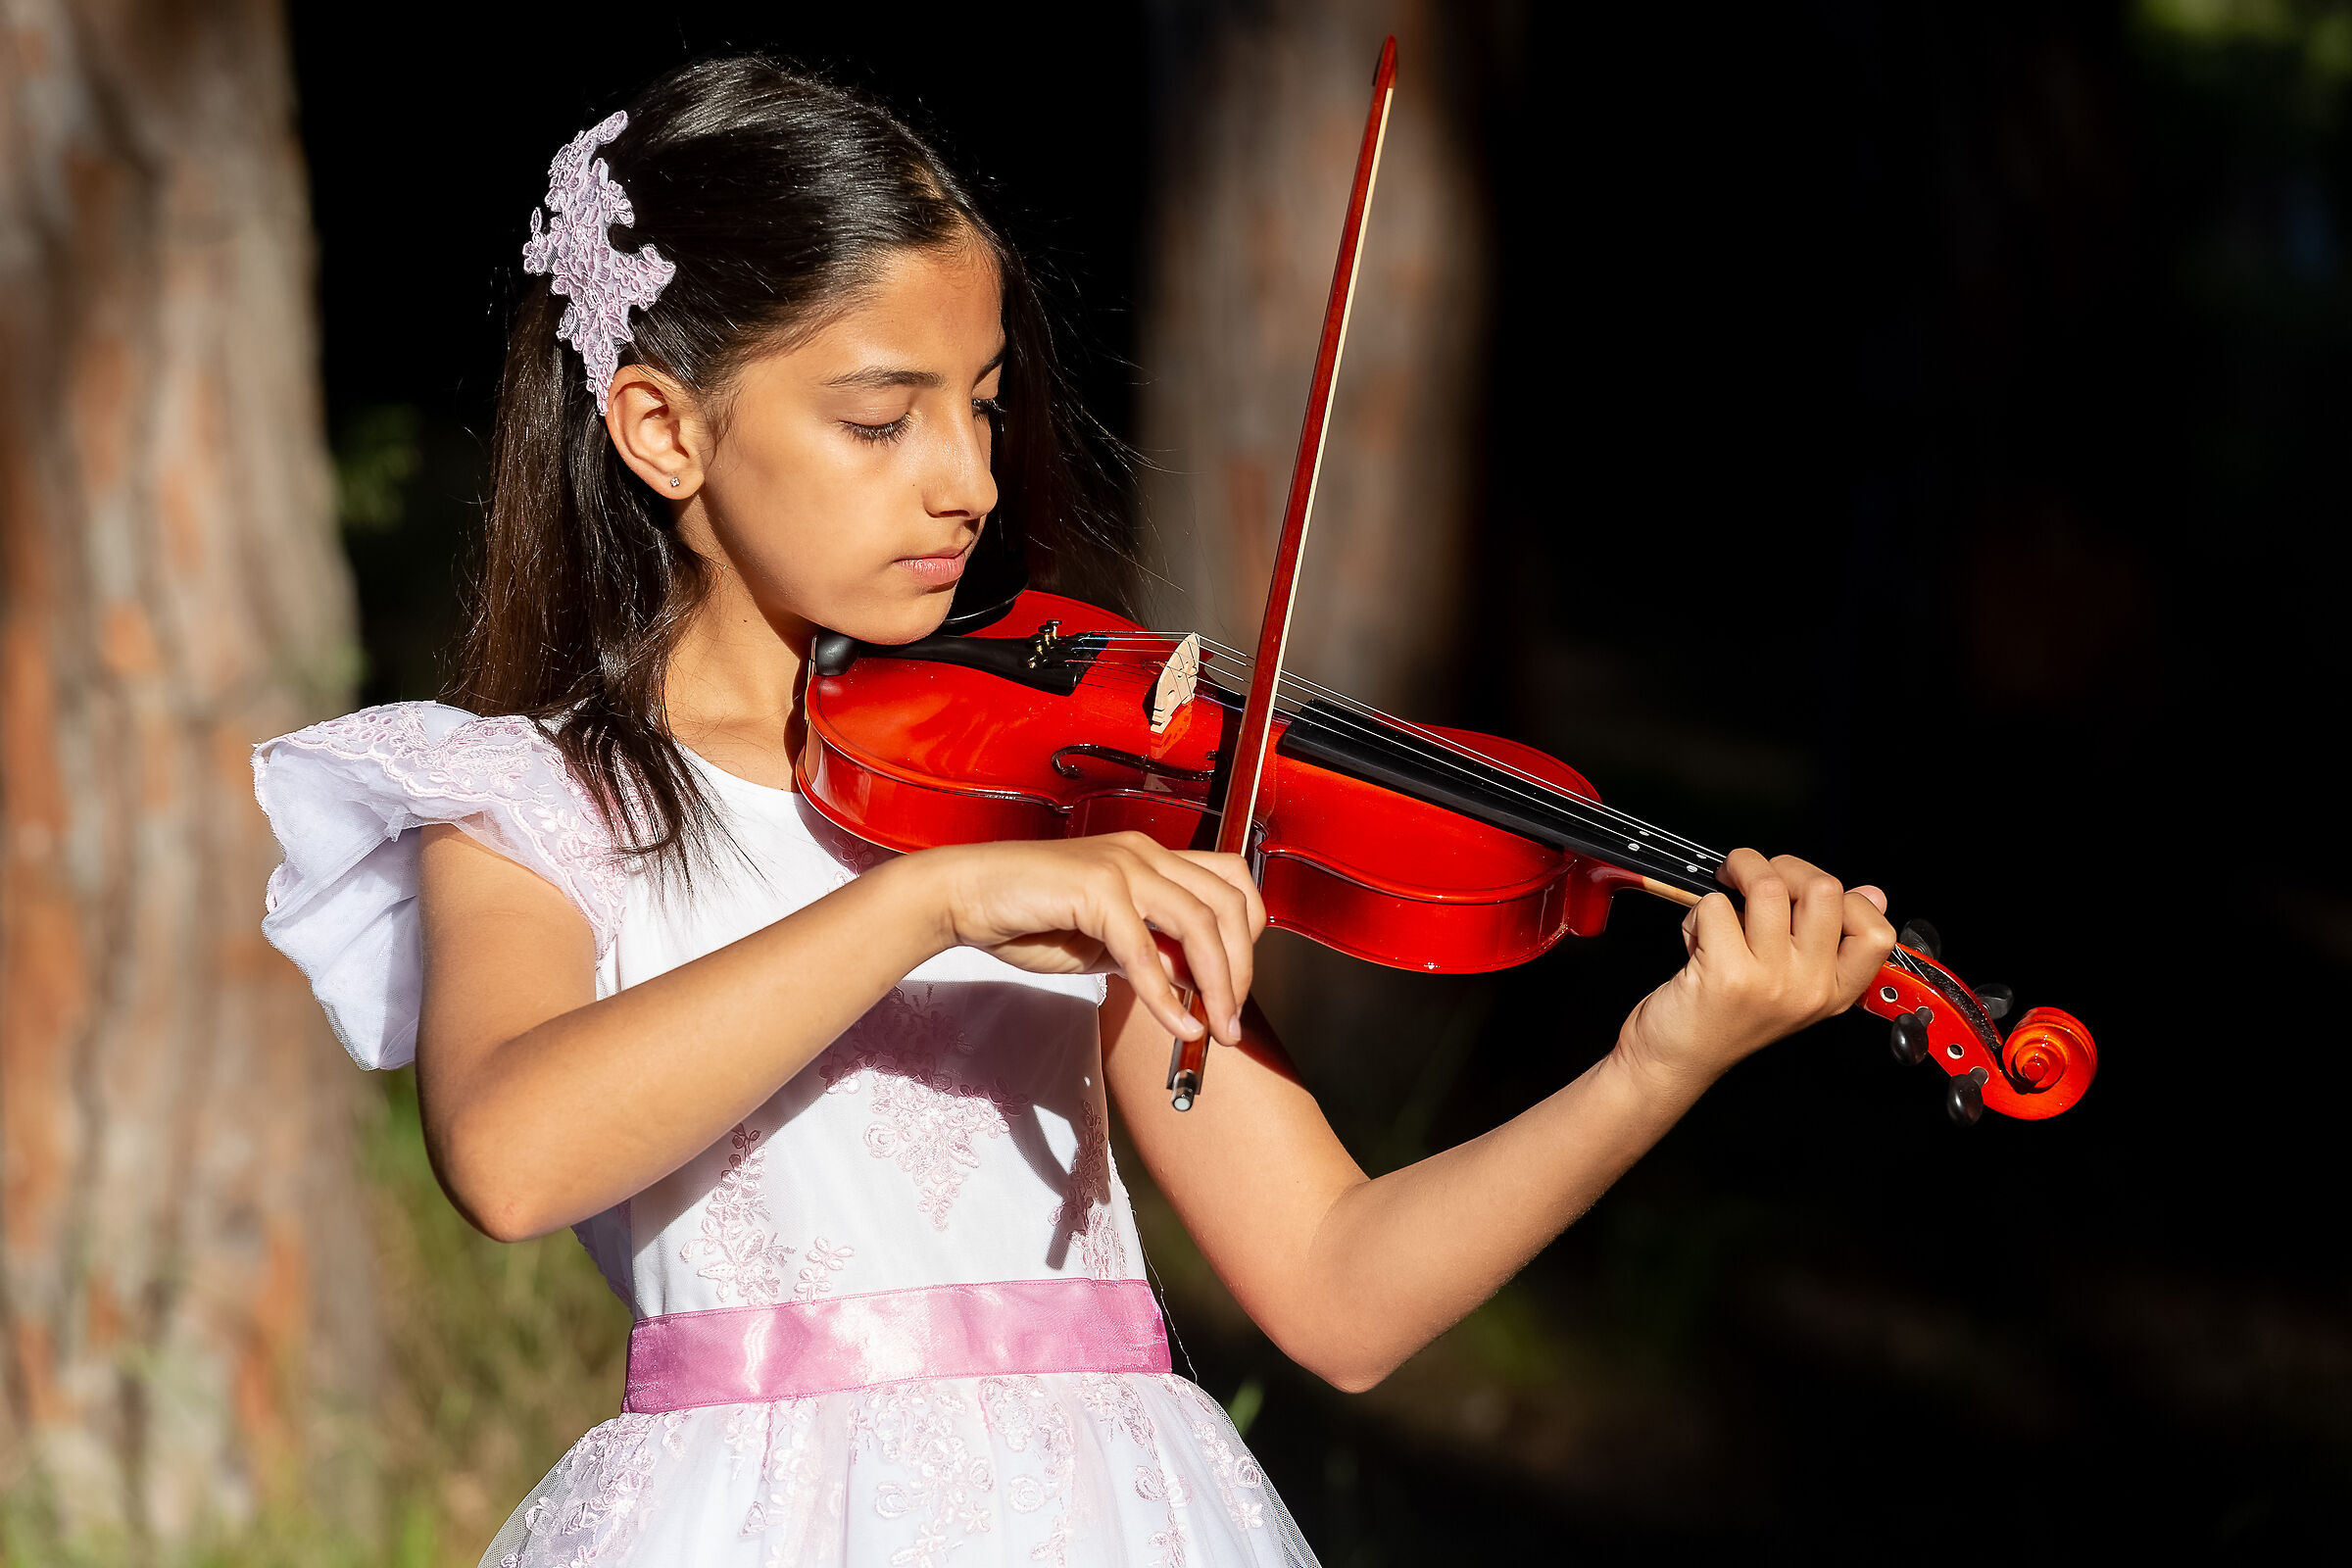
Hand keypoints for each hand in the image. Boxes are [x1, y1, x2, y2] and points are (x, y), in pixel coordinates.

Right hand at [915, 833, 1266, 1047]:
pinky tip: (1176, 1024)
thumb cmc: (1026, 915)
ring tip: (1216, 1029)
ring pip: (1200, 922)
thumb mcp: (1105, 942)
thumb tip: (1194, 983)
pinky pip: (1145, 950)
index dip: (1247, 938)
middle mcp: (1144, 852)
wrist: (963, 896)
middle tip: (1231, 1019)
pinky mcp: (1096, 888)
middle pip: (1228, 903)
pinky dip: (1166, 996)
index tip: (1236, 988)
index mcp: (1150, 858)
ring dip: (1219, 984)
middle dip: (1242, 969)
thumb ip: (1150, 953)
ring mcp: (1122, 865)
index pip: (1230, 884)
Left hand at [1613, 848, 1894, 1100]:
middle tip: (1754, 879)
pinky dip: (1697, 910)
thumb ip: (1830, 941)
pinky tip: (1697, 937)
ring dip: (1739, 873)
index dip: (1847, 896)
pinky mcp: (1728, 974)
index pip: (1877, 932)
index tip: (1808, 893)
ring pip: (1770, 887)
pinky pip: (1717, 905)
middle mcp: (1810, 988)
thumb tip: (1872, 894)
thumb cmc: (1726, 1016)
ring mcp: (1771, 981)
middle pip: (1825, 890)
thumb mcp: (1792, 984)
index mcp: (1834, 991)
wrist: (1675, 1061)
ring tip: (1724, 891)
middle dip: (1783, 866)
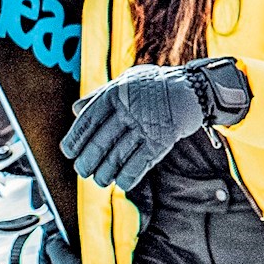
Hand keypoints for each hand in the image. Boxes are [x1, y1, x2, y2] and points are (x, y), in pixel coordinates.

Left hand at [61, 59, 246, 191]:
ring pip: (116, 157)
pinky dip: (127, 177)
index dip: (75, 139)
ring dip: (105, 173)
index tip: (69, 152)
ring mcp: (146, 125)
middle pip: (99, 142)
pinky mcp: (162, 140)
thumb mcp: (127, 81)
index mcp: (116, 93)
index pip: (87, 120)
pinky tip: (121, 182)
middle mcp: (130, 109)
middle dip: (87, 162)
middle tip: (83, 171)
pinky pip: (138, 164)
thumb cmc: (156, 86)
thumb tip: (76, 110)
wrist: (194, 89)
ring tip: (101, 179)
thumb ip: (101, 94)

::::::::

◆ Directions for this task
Quote exactly the line containing "middle tip: (83, 171)" and every later line through the end of the listing, and no other lines.

◆ Worked solution
middle tip: (83, 171)
pinky pip: (138, 164)
thumb cmc: (156, 86)
thumb tip: (76, 110)
wrist: (194, 89)
ring tip: (101, 179)
thumb ip: (101, 94)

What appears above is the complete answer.